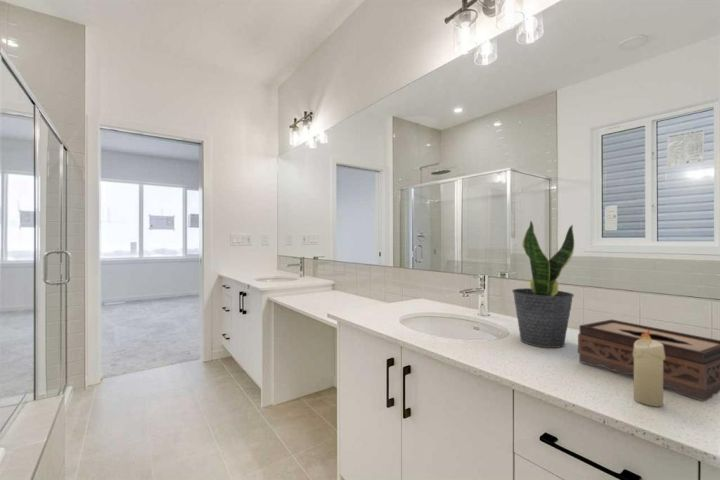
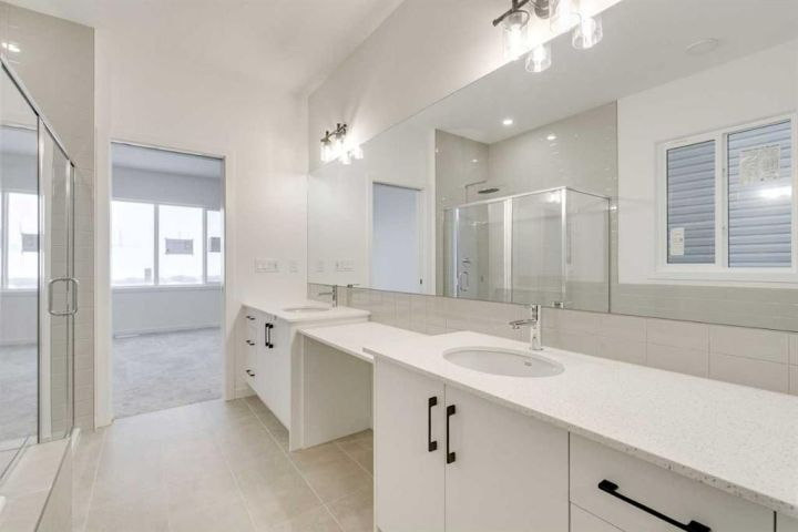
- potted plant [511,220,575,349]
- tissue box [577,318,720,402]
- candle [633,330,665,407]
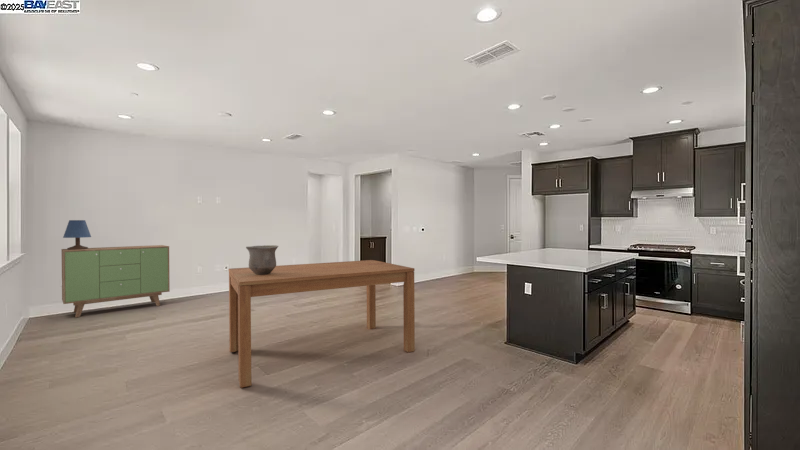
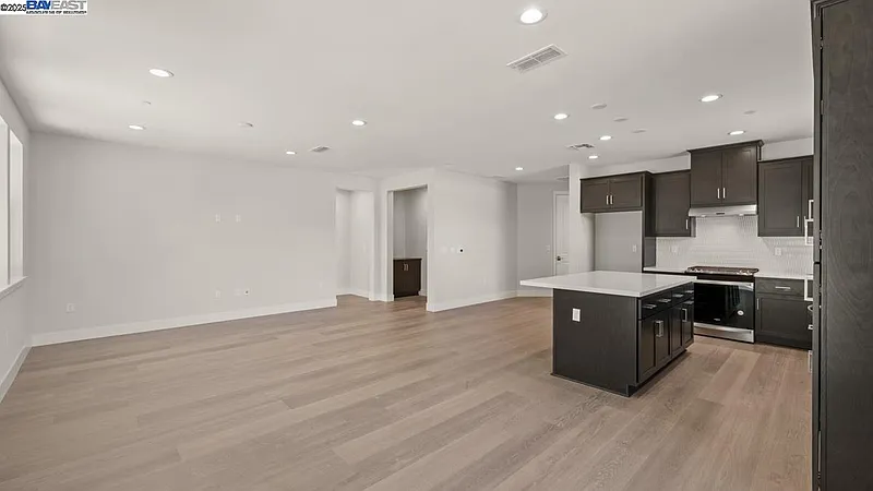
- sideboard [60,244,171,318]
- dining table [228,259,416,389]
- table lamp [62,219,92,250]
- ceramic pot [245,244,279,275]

#### Required action:
Give the entries again exactly, but skip every image.

#### Task response:
- potted plant [511,220,575,349]
- tissue box [577,318,720,402]
- candle [633,330,665,407]
- sideboard [60,244,171,318]
- dining table [228,259,416,389]
- table lamp [62,219,92,250]
- ceramic pot [245,244,279,275]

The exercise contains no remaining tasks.